For me, one of the hardest parts of teaching was the constant deluge of unexpected crises that prevented me from making progress on my true goals. Think about these three types of situations:
- Urgent: something that is immediately pressing
- Important: something that has long term consequences
- Urgent and Important: A pressing need that also has long term consequences.
This idea comes from Dwight Eisenhower who (supposedly) said:
What is important is seldom urgent, and what is urgent is seldom important.
I think this distinction is pretty darn (yes) important, especially if you’re feeling burnt out (and what teacher isn’t teetering on burnout?). We have to learn to fight for what’s important to us and be confident enough to ignore what’s merely urgent to others.
Here’s what urgent situations look like:
- Your administrator suddenly needs a form returned right now.
- An angry parent arrives unexpectedly at lunch to discuss a homework assignment.
- The class phone rings: another teacher wants to talk about how your student broke some rule at recess.
- Another teacher calls (during class!) and needs their printer working immediately (I got these calls happened all of the time!).
- An email appears from a boss, asking for help with something ASAP.
Urgent situations push their way to the front because they are loud and their consequences seem immediate. They tend to be emotional issues. And, importantly, they are often another person’s needs… not your own.
Urgent demands are frustrating. They’re out of your control, they’re interruptions, and they ask you to react without taking time to plan or think. Lots of urgent demands blow us around like leaves and disrupt our plans.
If I’m feeling overwhelmed/burnt out/stressed, it’s almost certainly because of urgent tasks. I’ve learned that I have to put the urgent to the side or I’ll never get anything meaningful done.
This means being ok with saying no, asking folks to come back later, or simply ignoring things. And that means irritating some people (but folks with lots of urgent demands are also usually irritating people, so 🤷♂️).

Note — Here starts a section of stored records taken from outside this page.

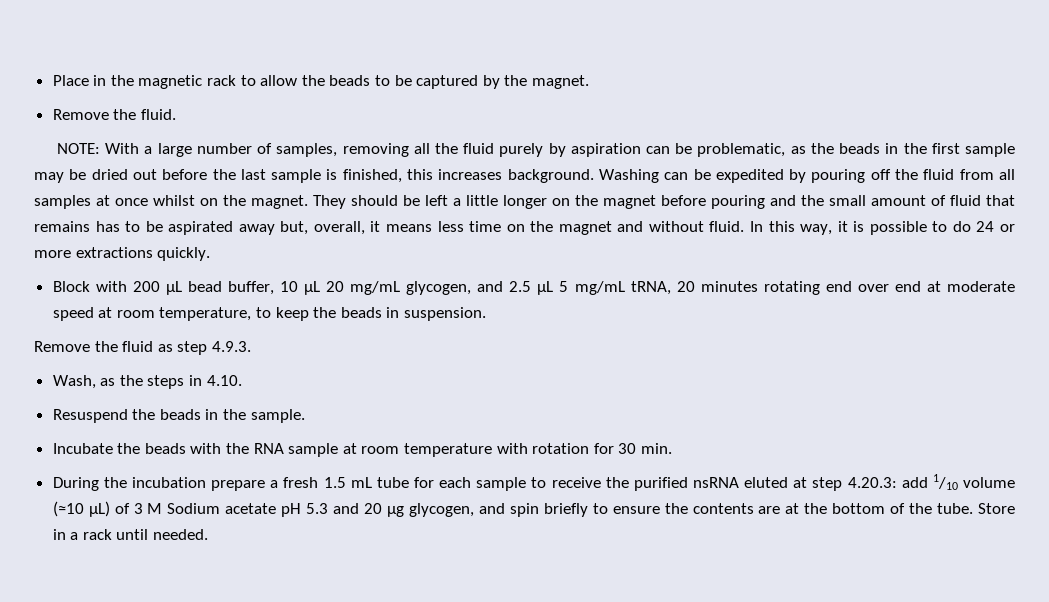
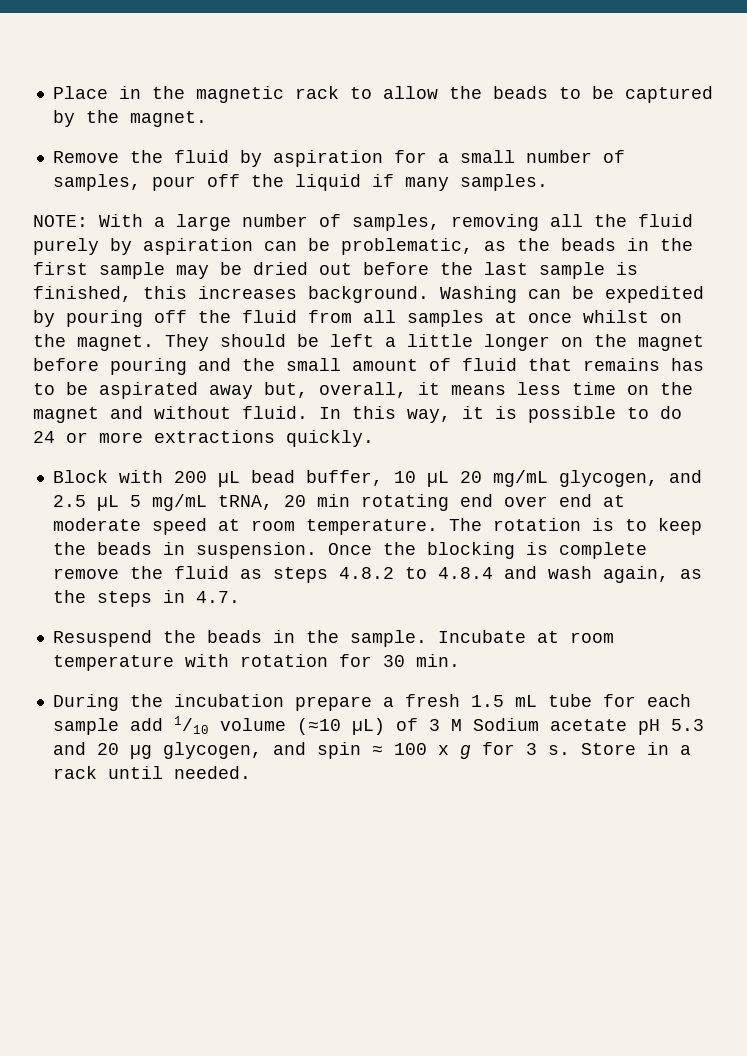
[140,109,176,120] fluid. -> [173,150,625,167] [52,174,548,191] fluid by aspiration for a small number of samples, pour off the liquid if many samples.
[700,281,758,292] minutes -> [316,494,350,507] min
[159,307,252,321] temperature, -> [305,518,614,535] temperature. The rotation is
[34,341,251,355] [52,375,96,389] // Remove the fluid as step 4.9.3. // Wash, -> [327,542,647,559] [52,566,669,583] Once the blocking is complete remove the fluid as steps 4.8.2 to 4.8.4 and wash again,
[206,375,242,386] 4.10. -> [195,591,240,603] 4.7.
[52,443,339,457] // Incubate the beads with the RNA sample -> [437,630,526,643] Incubate
[531,477,897,491] to receive the purified nsRNA eluted at step 4.20.3: -> (119, 726) none
[543,503,974,517] briefly to ensure the contents are at the bottom of the tube. -> [371,742,570,759] ≈ 100 x g for 3 s.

Here’s what important (but not urgent) situations look like:
- Reading the teaching book that’s been sitting on your shelf.
- Observing your colleagues teach and meeting afterward to get better together.
- Eating a relaxed lunch.
- Actually planning out a cross-curricular unit that will connect your science and social studies content.
- Reading a chapter from a novel out loud to your class after lunch every day.
Gosh, those sound nice!
Why? They are important! These have positive long-term consequences. They’re the things we know we should do. But they are also humble needs. If you don’t stand up for them, important tasks quietly stand aside and make way for the louder, attention-demanding urgent situations.
Important needs become the things that (for many of us), just… never get done. They sit on the “to do” pile for, literally, years.
Ignoring the Urgent, Even When It’s On Fire
We must actively fight for the important because the urgent will never relent. There’s always another angry problem rearing its head, preventing you from doing what really matters.
Consider firefighters arriving on the scene. Yes, there’s a pretty darn urgent situation in front of them. But I’ll bet that they don’t just start shooting water on whatever flame looks hottest. I bet they take a moment to do nothing but observe. They need a plan. They need to figure out what’s important in this situation, not merely urgent.
If a firefighter can ignore a fire in order to do their job better, we can ignore our own urgent problems until the time is right!
To Those Who Focus On The Important
Thinking back, the teachers at my school who walked this walk were also the ones that I naturally respected the most. They ignored the urgent and focused on the important. They were never involved in lunchroom teacher drama (they rarely even ate lunch in the lunchroom!). They didn’t get obsessed with the latest district initiative. They weren’t on a bunch of committees. They were almost invisible.
And yet, and yet, I’d walk into their classrooms and… wow! All of that energy I was using up by spinning my wheels, they were putting into instruction!
As with Bruce Lee’s “be like water” philosophy, these teachers would quickly return to their natural state after a disturbance. They knew that the current urgency would pass, just as it always had before. As a result, they were pushing forward on important ideas with much more consistency than me
Do you know these folks at your own school? They’re worth paying attention to, even though they don’t call much attention to themselves.
Make Some Lists
At the end of the day, I try to always write down what I did that day. This brings a whole lot of clarity. Often, I struggle to even remember what I did that day. That’s a bad sign! Or if my list is just “I did email,” then I probably need to re-evaluate.
Another tip which I’ve found helpful: make a “To Don’t” list. That’s a list of the things you’ve actively stopped doing.
And, of course, it helps to write down your important goals and break them down into manageable chunks. Then I know what I should be doing.
So… what have you wanted to get done for, say, the past three years and haven’t made any progress on? Let’s change that!